L’immense comédien Ecossais s’est éteint samedi 31 octobre, aux Bahamas où il résidait, a annoncé sa famille à la BBC. Il avait 90 ans. Sean Connery et James Bond – Crédit photo : Eon/UA
Sean Connery c’était (c’est) 007, l’agent secret le plus célèbre au monde. « My name is Bond, James Bond ».
Je me souviens qu’en 1989 il déclarait :« Il est presque impossible de tenter d’effacer l’image de Bond ». C’était 6 ans après son dernier James Bond.
Il est vrai que sa carrière a pris une autre dimension en 1962 avec la sortie dans les salles de cinéma de James Bond 007 contre Dr No de Terence Young dont il tient le premier rôle avec pour partenaire féminin Uursula Andress. Il s’agit de la première adaptation cinématographique de l’un des romans à succès et du personnage nés de l’imagination de Ian Fleming, lui-même ancien espion. Pourtant, Sean Connery (31 ans alors) a bien failli être recalé…
Je me souviens que Cary Grant, James Mason, David Niven ou Richard Burton et bien d’autres vedettes ont été pressenties pour interpréter l’agent secret au service de Sa Majesté. Mais des questions d’agenda ou de cachet (le budget est alors limité) amènent la production à renoncer à engager une star. Le producteur Albert R. Broccoli a remarqué Sean Connery dans Darby O’Gill et les farfadets, une production (oubliée à juste titre) du studio Disney. Pour autant, comme Ian Fleming, il n’est pas totalement convaincu. Il se dit que ce sont leurs épouses qui parviennent à les convaincre : « C’est lui ! Il respire le sexe… » ! Après le succès au box-office de ce 1er volet, Sean Connery tourne dans quatre autres James Bond :Bons baisers de Russie en 1963, Goldfinger en 1964, Opération Tonnerre en 1965 et On ne vit que deux fois en 1967. Puis, il décide d’arrêter. L’acteur Australien George Lazenby prend le relais et tourne dans Au service secret de Sa Majesté (1969). Mais la production veut faire revenir Sean Connery sur sa décision : « J’ai voulu me retirer après l’avoir joué cinq fois, et je n’ai tourné Les diamants sont éternels (1971) que parce qu’il pouvait me rapporter 1 million de dollars pour le Fonds écossais pour l’éducation. » En 1983, il endosse le rôle une 7e et dernière fois avec Jamais plus jamais réalisé par Irvin Kershner. Toutefois, le film n’est pas produit par Albert R.Broccoli. Conséquence, il n’est pas considéré comme un James Bond officiel et Sean Connery se brouille avec Albert R. Broccoli !

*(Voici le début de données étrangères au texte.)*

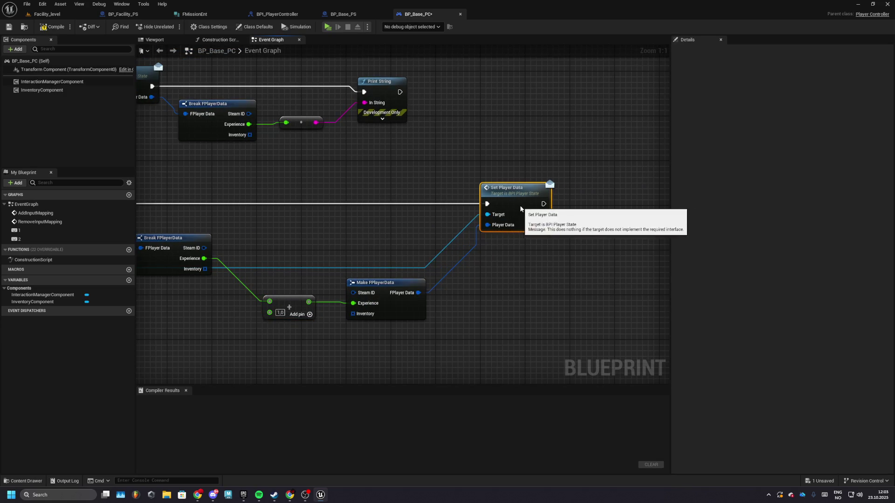
pyautogui.scroll(-3, 285, 214)
pyautogui.click(53, 27)
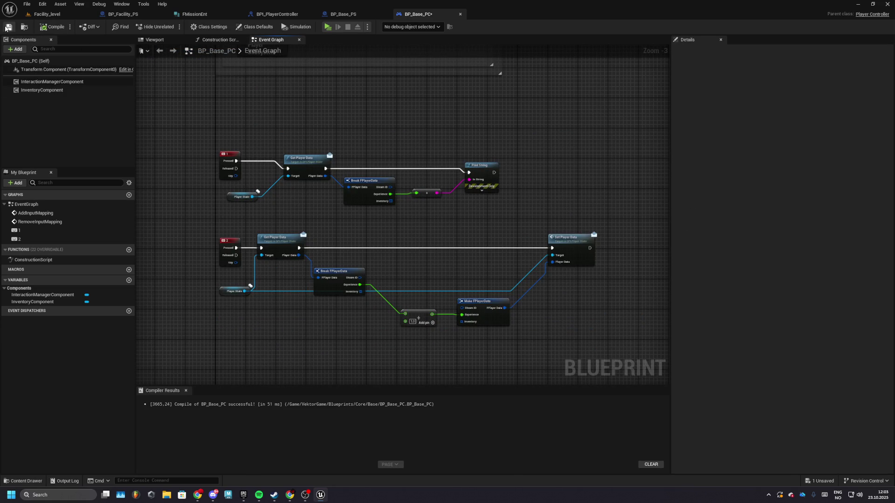
# Step: Tidy the node rows and launch a game preview from Facility_level
pyautogui.moveTo(255, 126); pyautogui.dragTo(530, 236)
pyautogui.moveTo(477, 172); pyautogui.dragTo(484, 165)
pyautogui.moveTo(340, 132); pyautogui.dragTo(350, 139)
pyautogui.moveTo(436, 283); pyautogui.dragTo(559, 326)
pyautogui.moveTo(513, 300); pyautogui.dragTo(498, 297)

Dans l’article qu’il lui consacre, le journaliste Philippe Lemoine écrit : « Dans ce rôle, Sean Connery a surpassé tous les autres. Parce qu’il fut le premier ?Peut-être… Surtout parce qu’il lui a donné une forme d’animalité habillée dans un smoking. Un mélange de classe évidente et de violence de voyou. Un sourire carnassier, une aisance naturelle, une répartie sans faille même dans les pires situations, James Connery ou Sean Bond chavire le cœur des femmes et attise la jalousie des hommes. Combien ont cherché à lui ressembler… Il a su créer un style qui collait parfaitement à l’œuvre de Ian Fleming. On pourra le trouver aujourd’hui macho, dinosaure, buveur, dragueur… Mais ce fut le tour de force de Sean Connery, faire de ce personnage trouble, une icône de l’éternel masculin.(« Ouest France » – n° du 1er novembre 2020). « L’éternel masculin » d’un autre temps.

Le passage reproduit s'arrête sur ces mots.